“Our juvenile compositions please us, because they bring to our minds the
remembrance of youth . . .” So writes Samuel Johnson on this
date, May 29, in 1750, in The Rambler#21, and for once I disagree with his conclusion. I have just found the review
of Thomas Pynchon’s Gravity’s Rainbow
that I published in an “underground” magazine in 1973. Circulation was small,
almost nonexistent, for which I’m grateful. My enthusiasm for the novel
embarrasses me, as does the quality of the writing, which I might charitably
describe as bombastic. Perhaps I was aping Pynchon’s bloat. What I see is a
young writer compensating for having little of interest to say by saying it at
great length. I will offer no clues as to the review’s provenance, to spare me
additional embarrassment. Flagellation is best conducted at home.
Johnson, of
course, has a bigger point to make. Rationalization is vanity’s readiest tool.

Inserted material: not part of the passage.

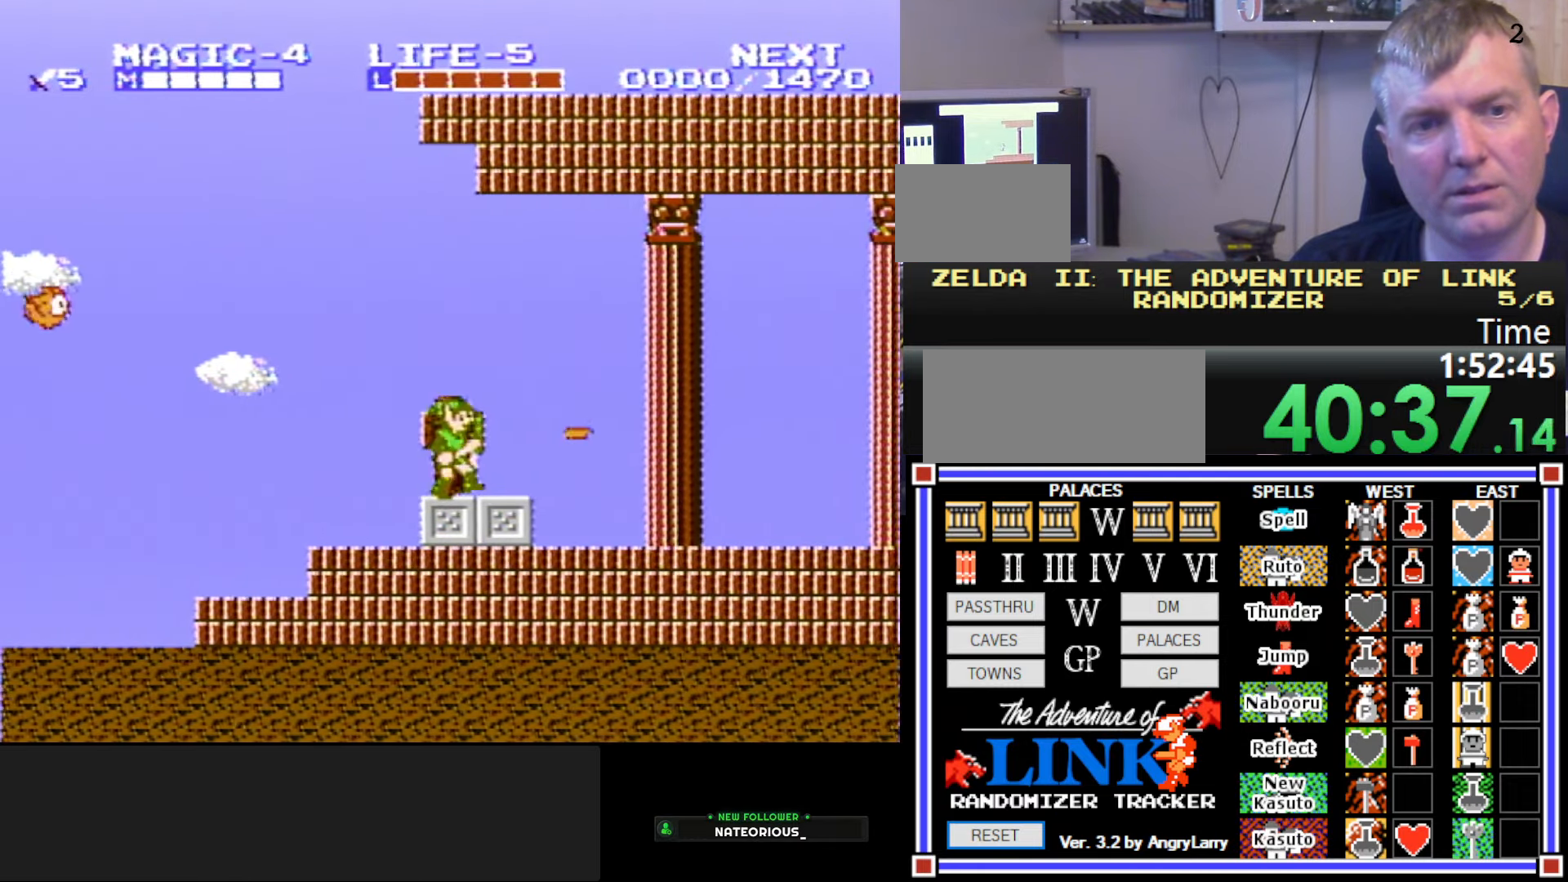
{"buttons": ["DPAD_RIGHT"], "events": [[150, "DPAD_RIGHT", "up"], [167, "DPAD_LEFT", "down"], [367, "DPAD_LEFT", "up"], [417, "DPAD_RIGHT", "down"]]}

Pride is resourceful. We can flatter
ourselves with the flimsiest evidence. In the passage cited above, we transform
ineptitude into youthful charm and prodigality. Johnson spells out alternative strategies:
“. . . our later performances we are ready to
esteem, because we are unwilling to think that we have made no improvement;
what flows easily from the pen charms us, because we read with pleasure that
which flatters our opinion of our own powers; what was composed with great
struggles of the mind we are unwilling to reject, because we cannot bear that
so much labour should be fruitless. But the reader has none of these prepossessions, and wonders that the author is so unlike himself, without considering that the same
soil will, with different culture, afford different products.”
Readers and critics are ruthless. That is their job. Our job
as writers is to be equally ruthless, or more so, well before the reader.